Vous retrouverez ainsi chaque semaine un nouveau film en intégralité sur le site avec interview de son réalisateur.
Nous espérons ainsi vous faire découvrir les premières oeuvres des auteurs de demain et qui sait ? Peut-être des futurs grands réalisateurs ...

Entre Deux, c'est l'histoire de quatre personnes. L'oncle et son neveu s'épanouissant dans une relation très complice, entre jeu et séduction. Le père, témoin passif d'un contact que la morale réprouve. Et enfin la femme impuissante à retrouver son homme perdu dans des sentiments paradoxaux. Ce premier court étonne par la justesse de ses interprétations, et par son sujet particulièrement ambigu et sensible. Pour autant, on retient bien plus cette sensualité trouble, une aura prégnante sur les 26 minutes de court prometteur ...
Nous vous conseillons de regarder le court-métrage avant de lire l'entretien qui suit, ce dernier révélant certains éléments d'histoire de nature à troubler votre première vision de l'oeuvre.

Excessif : Pourrais-tu nous parler de ton parcours personnel ?
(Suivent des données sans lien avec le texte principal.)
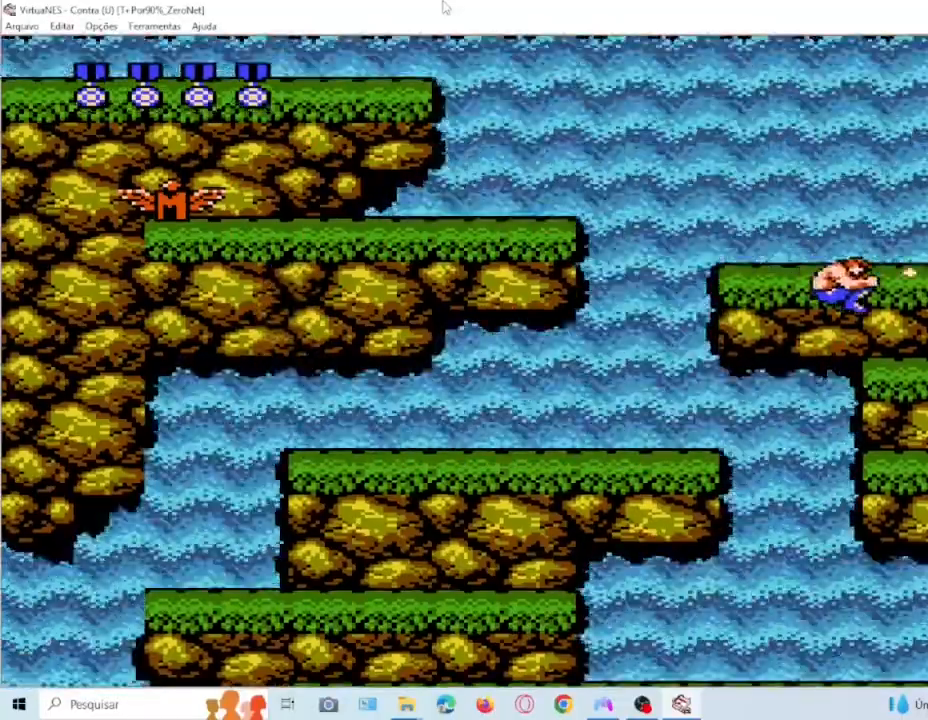
{"buttons": ["SQUARE", "DPAD_UP"], "events": [[100, "SQUARE", "up"], [201, "SQUARE", "down"], [301, "SQUARE", "up"], [401, "DPAD_RIGHT", "up"], [401, "DPAD_UP", "down"], [434, "SQUARE", "down"]]}
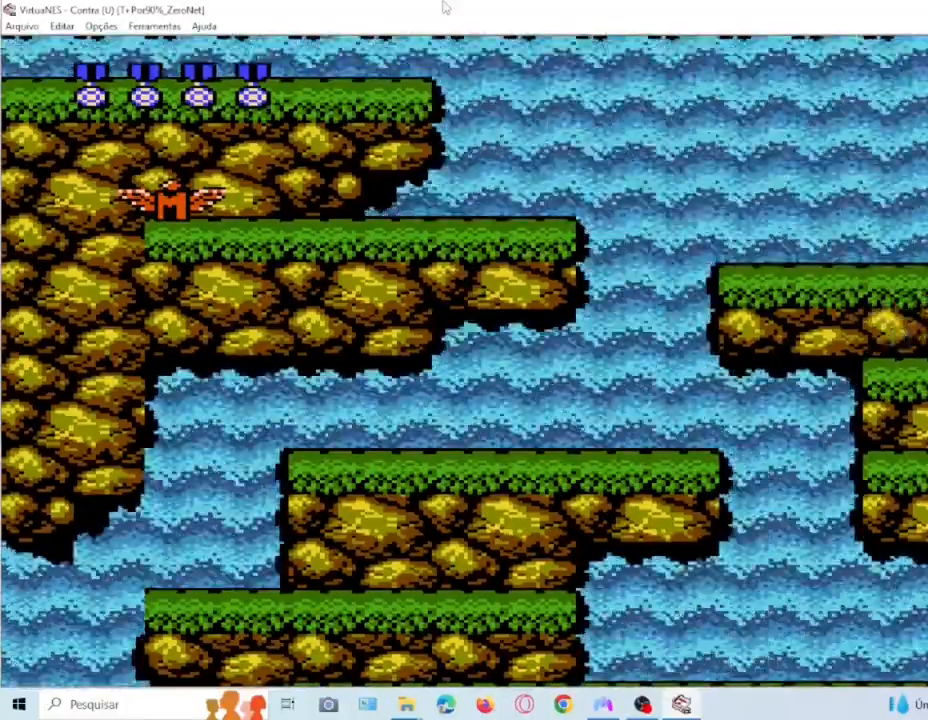
{"buttons": ["CROSS", "SQUARE"], "events": [[33, "SQUARE", "up"], [133, "SQUARE", "down"], [233, "DPAD_UP", "up"], [233, "SQUARE", "up"], [333, "CROSS", "down"], [467, "SQUARE", "down"]]}
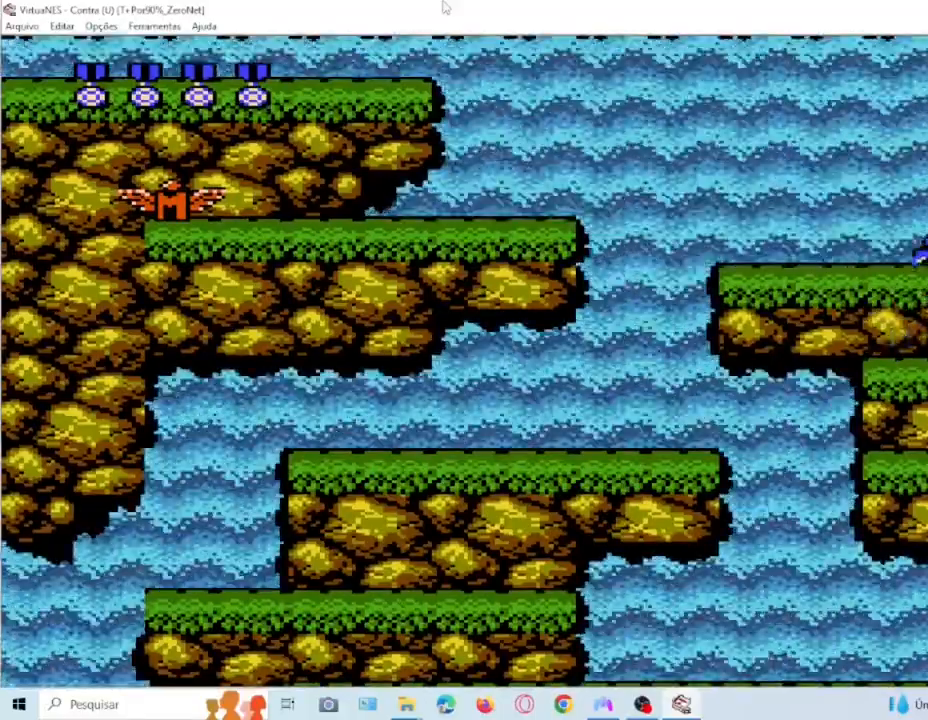
{"buttons": ["SQUARE"], "events": [[100, "CROSS", "up"], [100, "DPAD_LEFT", "down"], [167, "SQUARE", "up"], [234, "SQUARE", "down"], [267, "DPAD_LEFT", "up"], [334, "SQUARE", "up"], [434, "SQUARE", "down"]]}
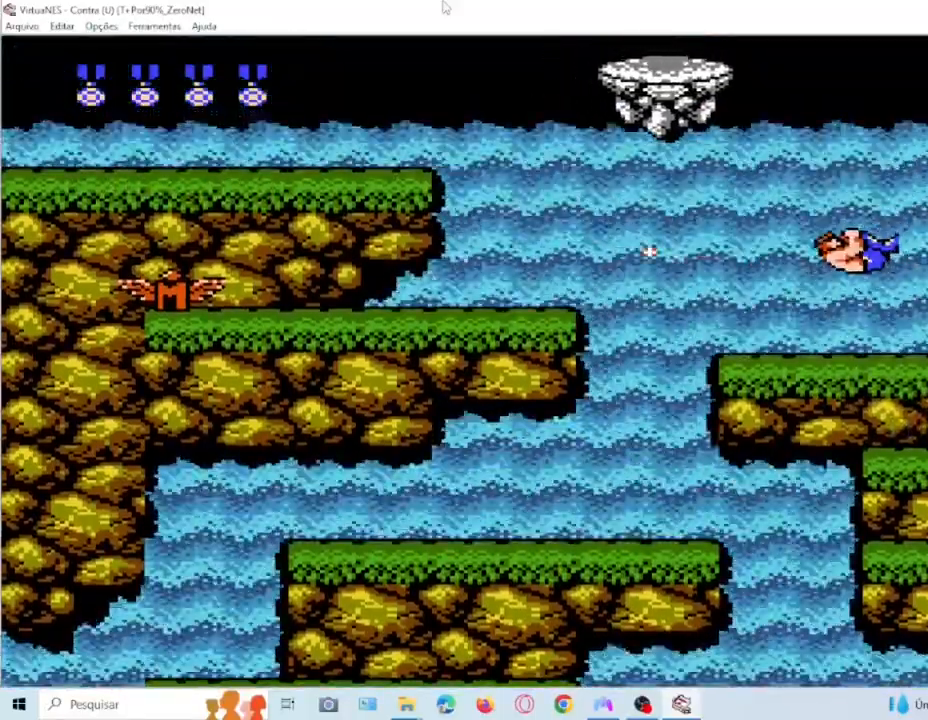
{"buttons": ["CROSS", "SQUARE", "DPAD_LEFT"], "events": [[67, "DPAD_LEFT", "down"], [67, "SQUARE", "up"], [367, "CROSS", "down"], [500, "SQUARE", "down"]]}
David Khalifat : J'ai fait une école d'audiovisuel qui s'appelle l'EFET . J'en suis sorti en session réalisation en 2005. Et à partir de là je me suis inscrit à la maison du film court où j'ai rencontré Jean-Claude Montheil qui est en même temps collaborateur artistique et comédien dans le film. C'est ici que j'ai écrit Entre Deux, et pour gagner ma vie je fais des petits boulots dans l'audiovisuel.
Entre Deux est ton premier court-métrage professionnel ?
Professionnellement oui c'est mon premier. Mais au cours de mon école, j'ai pratiqué plusieurs exercices et j'avais même tourné un premier court-métrage pour passer mon diplôme. Pour Entre Deux, nous étions dans des conditions de vrai tournage avec des gens de la FEMIS, de Louis Lumière, des comédiens professionnels.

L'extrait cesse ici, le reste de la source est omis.